I’ve been learning more about British Identity Cards. Here is how the BBC covered introduction of the legislation by Home Secretary David Blunkett, who said polls showed 80% of the population supports the initiative.
The proposed Bill is short (sixty pages) and makes an interesting read – if you are an identity freak. The typical Labour Member of Parliament talks about it this way. The Conservative Party supports the initiative too (though it worries that it is tainted by Labour's sponsorship…) At the other end of the spectrum, the Liberty human rights organization (no resemblance to the American Liberty Alliance) is critical for several reasons – including cost and the lack of protection from “feature creep”. The BBC's ‘briefing page” is here.
The plan is to phase the card in over time, and although its use is initially optional, the bill lays out procedures to make procurement of a card mandatory for various “groups of persons”. Everyone would be required to have a card by 2013. People will use the card in order to gain access to government services – or when required to do so by the appropriate authorities.
The British card is so far very much framed for use in the brick and mortar world. It ties citizens to an entry in a centralized “registry” that would contain the following information (details are here):
- personal information: names, birth date, current and previous addresses
- identifying information: photograph, signature, fingerprints, other biometric info
- residential status: nationality, terms and conditions of entitlement to remain in the United Kingdom
- personal reference numbers: national identity number, national insurance number, and the numbers on ID cards, passports, immigration documents, work permits, driving license, and other documents issued
- record history: circumstances surrounding changes in information; date of death
- registration and ID card history
- validation information
- security information: personal identification number, password, questions and answers used for identification
- records of provision of information: all kinds of information about the circumstances under which information from the registry was disclosed to others
Reading the Bill, there is no obvious discussion of use of the cards for identification in the virtual world. Yet it is inevitable, going forward, that as more governmental services are offered through electronic means, the government identity card will become a digital identity for use in dealing with Government services.

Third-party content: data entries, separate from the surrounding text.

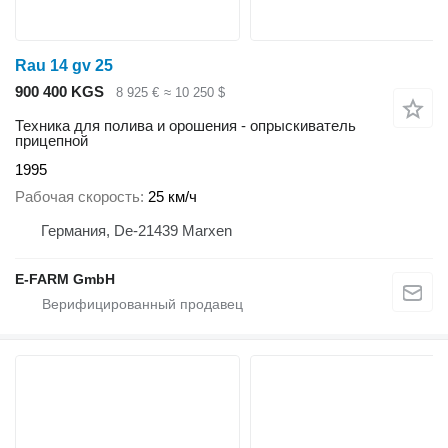
Rau 14 gv 25
900 400 KGS
8 925 €
≈ 10 250 $
Техника для полива и орошения - опрыскиватель
прицепной
1995
Рабочая скорость
25 км/ч
Германия, De-21439 Marxen
E-FARM GmbH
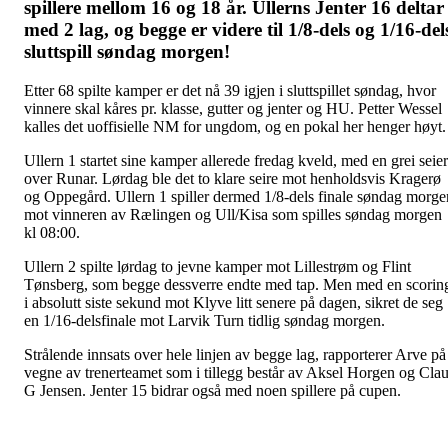
spillere mellom 16 og 18 år. Ullerns Jenter 16 deltar
med 2 lag, og begge er videre til 1/8-dels og 1/16-del
sluttspill søndag morgen!
Etter 68 spilte kamper er det nå 39 igjen i sluttspillet søndag, hvor
vinnere skal kåres pr. klasse, gutter og jenter og HU. Petter Wessel
kalles det uoffisielle NM for ungdom, og en pokal her henger høyt
Ullern 1 startet sine kamper allerede fredag kveld, med en grei seier
over Runar. Lørdag ble det to klare seire mot henholdsvis Kragerø
og Oppegård. Ullern 1 spiller dermed 1/8-dels finale søndag morge
mot vinneren av Rælingen og Ull/Kisa som spilles søndag morgen
kl 08:00.
Ullern 2 spilte lørdag to jevne kamper mot Lillestrøm og Flint
Tønsberg, som begge dessverre endte med tap. Men med en scorin
i absolutt siste sekund mot Klyve litt senere på dagen, sikret de seg
en 1/16-delsfinale mot Larvik Turn tidlig søndag morgen.
Strålende innsats over hele linjen av begge lag, rapporterer Arve på
vegne av trenerteamet som i tillegg består av Aksel Horgen og Cla
G Jensen. Jenter 15 bidrar også med noen spillere på cupen.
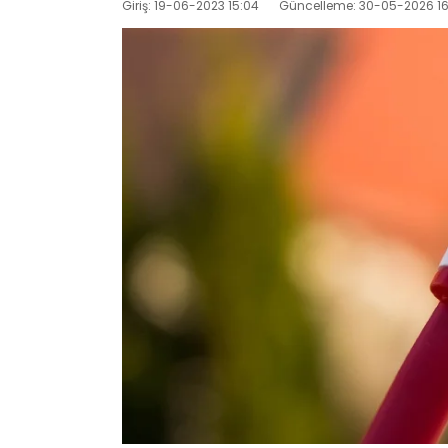
Giriş: 19-06-2023 15:04
Güncelleme: 30-05-2026 16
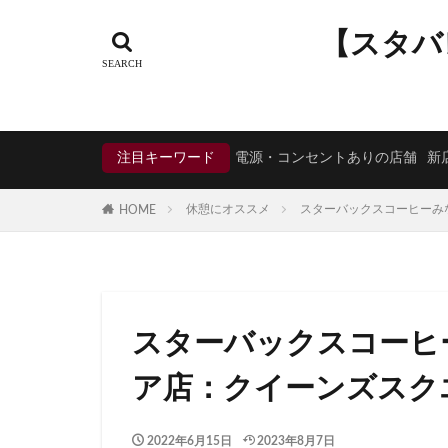
タグ
【スタバ
CIAL鶴見
EX
KDDI
KITTE
Neighborhood and
注目キーワード
電源・コンセントありの店舗
新
starbucks
ST
TSUTAYA BOOKS
休憩にオススメ
スターバックスコーヒーみ
HOME
くまざわ書店
そよら横浜高田
ひばりヶ丘
ららぽーと
スターバックスコーヒ
アトレヴィ大塚
アリオ川口
ア店：クイーンズスク
イオンモール春日
イオン板橋
2022年6月15日
2023年8月7日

We can thus say that from the point of view of creating a universal system of digital identity, initiatives such as this one are essential features of the emerging landscape. A universal system should be able to integrate governmental identification in the appropriate contexts, which in turn will vary on a national basis according to what the British Information Commissioner calls “the relationship between state and citizen”.
The issues of identity in the Brick and Mortar world are outside the scope of the discussion I am animating here. But it seems the British Government could benefit by looking into the Fourth Law of Identity, and actually taking more advantage of the cryptographic capabilities of state-of-the-art cards. So far, it seems that the new identity cards, despite the presence of a nice golden chip, are conceived of just like their old-fashioned plastic predecessors.
The government says it is far too early to have worked through the specific implementation that will be deployed – and that it is still open to proposals. So maybe technical thinkers in Britain will be able to convey some of the technological options which can better achieve the purposes behind this initiative.
After all, David Blunkett says, “ID cards will mean people have to give the state less information about themselves.” And Tony Blair says that ID cards would “protect rather than erode civil liberties”. This is actually possible if the card is thought out better. But there is a lot of work to do.
For example, the card could emit unidirectional identifiers for each division of government. Though unidirectional and relevant only in the world of a given department, the identifiers would uniquely identify a person as qualifying for services. In such a scheme, one's health records would not be keyed directly to one's driving license or income taxes, because the card would produce a different, but still official, identifier for each department. The various departments could then be made accountable for storage of only that information which concerns them. And a breach of one of these systems would result only in the breach of a small subset of a citizen's information, directly addressing the legitimate concerns of the Information Commissioner.
At the same time, the full set of unidirectional identifiers associated with a given person could be made available through another closely guarded system. The security of this system could be based on separation of duties – such that some procedure would need to be followed to obtain knowledge of the set of identifiers emanating from a single ID card. Armed with this set of unidirectional identifiers, an authorized investigator could assemble relevant information from all the departments stewarding specific knowledge. By combining cryptography, networking and web services, this kind of distributed system would provide information in as timely a manner as the one currently proposed.
In this scenario the state obtains the ability to garner the information it needs while protecting the privacy of its citizens and without creating a central storage site that would be nothing if not an information-disaster-waiting-to-happen. As a technologist I worry that the registry, as currently described, has been devised without regard to the laws of entropy. Why create a single system that knows everything and thus needs to be accessible by far too many people given the value of its contents?
Somehow I am certain that no political person or senior civil servant would want to be the father of a system embodying so much risk when the same results can be achieved without any risk at all. I hope that as the project goes forward this thinking can be communicated to those involved.